───── Information

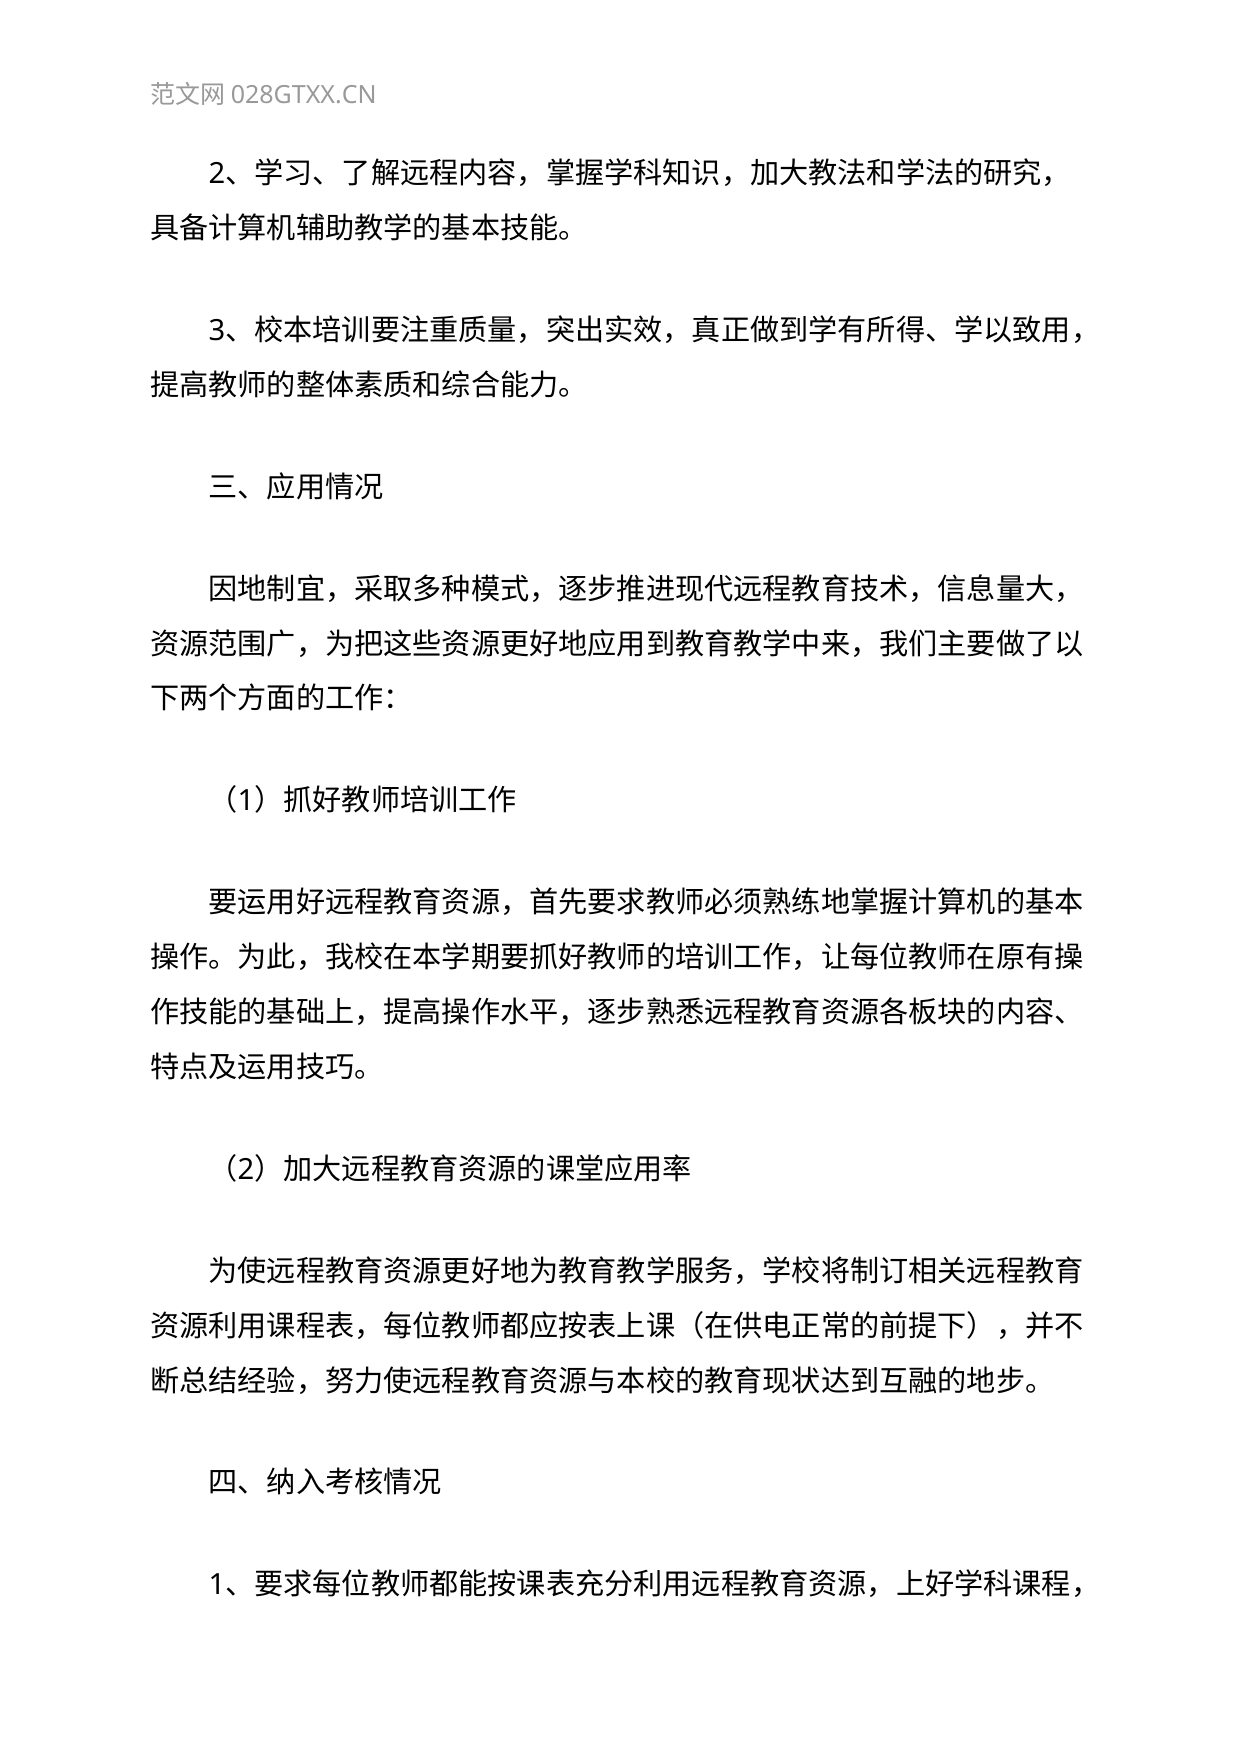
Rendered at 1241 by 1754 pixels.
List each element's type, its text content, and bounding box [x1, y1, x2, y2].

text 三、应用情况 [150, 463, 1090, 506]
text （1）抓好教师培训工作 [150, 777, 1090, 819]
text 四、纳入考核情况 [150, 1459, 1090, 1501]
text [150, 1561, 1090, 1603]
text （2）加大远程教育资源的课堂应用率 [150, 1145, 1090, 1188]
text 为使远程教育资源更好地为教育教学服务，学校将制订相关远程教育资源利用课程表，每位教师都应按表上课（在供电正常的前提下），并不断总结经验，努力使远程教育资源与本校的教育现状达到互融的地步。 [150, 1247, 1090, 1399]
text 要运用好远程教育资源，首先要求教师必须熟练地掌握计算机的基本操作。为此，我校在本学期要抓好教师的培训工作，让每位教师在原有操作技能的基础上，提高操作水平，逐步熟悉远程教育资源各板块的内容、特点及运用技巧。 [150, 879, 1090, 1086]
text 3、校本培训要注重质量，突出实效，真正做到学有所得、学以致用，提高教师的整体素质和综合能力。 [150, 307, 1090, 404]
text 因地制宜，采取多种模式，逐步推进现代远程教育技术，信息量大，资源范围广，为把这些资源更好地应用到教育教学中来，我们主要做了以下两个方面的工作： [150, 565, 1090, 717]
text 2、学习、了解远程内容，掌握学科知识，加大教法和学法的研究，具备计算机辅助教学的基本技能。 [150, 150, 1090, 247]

──────────

> **Goal of the exercise**
Reply with the number of lines in the preceding entries that contain "text", and no other words.

> **Response**
11